Updated

A U.S.-British airstrike on a radar station in southern Iraq on Saturday has wounded one person, the official Iraqi News agency reported.

U.S. and British officials confirmed the attack in Wasit province, 116 miles south of Baghdad, but made no mention of injuries.

"The U.S. British warplanes targeted our civil and service installations ... resulting in the injury of one civilian," an unidentified Iraqi military spokesman told the agency.

Iraqi surface-to-air missiles and "courageous ground resistance" returned fire on the planes, forcing them to turn back "in shame," the spokesman said.

The U.S. Central Command released a statement saying that allied aircraft launched the missile attack at 4:30 a.m. EDT "in response to recent Iraqi hostile threats against coalition aircraft monitoring the southern no-fly zone."

Damage assessment was ongoing, the U.S. statement said.
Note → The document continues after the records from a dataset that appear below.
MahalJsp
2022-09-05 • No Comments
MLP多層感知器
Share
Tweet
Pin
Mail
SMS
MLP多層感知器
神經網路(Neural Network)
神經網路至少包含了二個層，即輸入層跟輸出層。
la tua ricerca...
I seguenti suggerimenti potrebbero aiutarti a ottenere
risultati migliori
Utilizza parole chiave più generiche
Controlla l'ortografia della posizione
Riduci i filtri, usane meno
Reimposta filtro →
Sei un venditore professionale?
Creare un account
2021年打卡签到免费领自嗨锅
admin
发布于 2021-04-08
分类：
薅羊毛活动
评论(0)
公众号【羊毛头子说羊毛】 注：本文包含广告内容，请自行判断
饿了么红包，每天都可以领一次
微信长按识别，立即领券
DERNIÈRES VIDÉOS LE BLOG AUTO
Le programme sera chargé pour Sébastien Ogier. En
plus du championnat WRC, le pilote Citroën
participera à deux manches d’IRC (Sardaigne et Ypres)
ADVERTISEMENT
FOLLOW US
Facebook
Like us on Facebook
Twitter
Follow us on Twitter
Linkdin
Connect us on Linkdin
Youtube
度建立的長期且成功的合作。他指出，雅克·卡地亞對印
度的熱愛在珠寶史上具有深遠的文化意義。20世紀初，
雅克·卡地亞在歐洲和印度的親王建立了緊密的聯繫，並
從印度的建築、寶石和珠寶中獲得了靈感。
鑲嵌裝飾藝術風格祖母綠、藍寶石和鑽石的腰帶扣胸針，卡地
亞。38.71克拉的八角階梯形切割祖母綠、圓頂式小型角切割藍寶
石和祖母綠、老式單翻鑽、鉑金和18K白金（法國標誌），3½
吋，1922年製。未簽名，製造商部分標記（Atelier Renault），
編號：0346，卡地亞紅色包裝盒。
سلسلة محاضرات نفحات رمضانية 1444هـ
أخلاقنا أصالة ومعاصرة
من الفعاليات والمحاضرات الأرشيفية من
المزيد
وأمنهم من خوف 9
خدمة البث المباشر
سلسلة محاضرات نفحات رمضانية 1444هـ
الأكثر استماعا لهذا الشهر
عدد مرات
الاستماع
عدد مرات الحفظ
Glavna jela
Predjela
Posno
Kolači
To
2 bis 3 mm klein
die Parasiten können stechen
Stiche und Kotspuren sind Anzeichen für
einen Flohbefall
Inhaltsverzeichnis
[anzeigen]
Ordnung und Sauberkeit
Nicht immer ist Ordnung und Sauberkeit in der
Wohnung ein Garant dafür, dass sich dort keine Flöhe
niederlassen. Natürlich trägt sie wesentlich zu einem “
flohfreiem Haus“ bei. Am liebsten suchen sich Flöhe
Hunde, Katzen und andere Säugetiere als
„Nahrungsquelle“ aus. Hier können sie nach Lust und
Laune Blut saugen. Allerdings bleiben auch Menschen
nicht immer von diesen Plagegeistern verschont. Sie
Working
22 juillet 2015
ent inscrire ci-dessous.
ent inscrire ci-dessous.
"Coalition aircraft never target civilian populations or infrastructure and go to painstaking lengths to avoid injuries to civilians and damage to civilian facilities," it added.

Since December 1998, there have been more than 1,010 incidents of Iraqi surface-to-air missile and anti-aircraft fire against coalition aircraft.

A British Ministry of Defense official said on condition of anonymity that "this was a successful mission and there were no collateral implications. All personnel returned safely."

U.S. and British planes started enforcing a "no-fly" zone in southern and northern Iraq following the 1991 Gulf War. Iraq disputes the legitimacy of the zones and regularly contests the U.S and British patrols by firing missiles and artillery guns.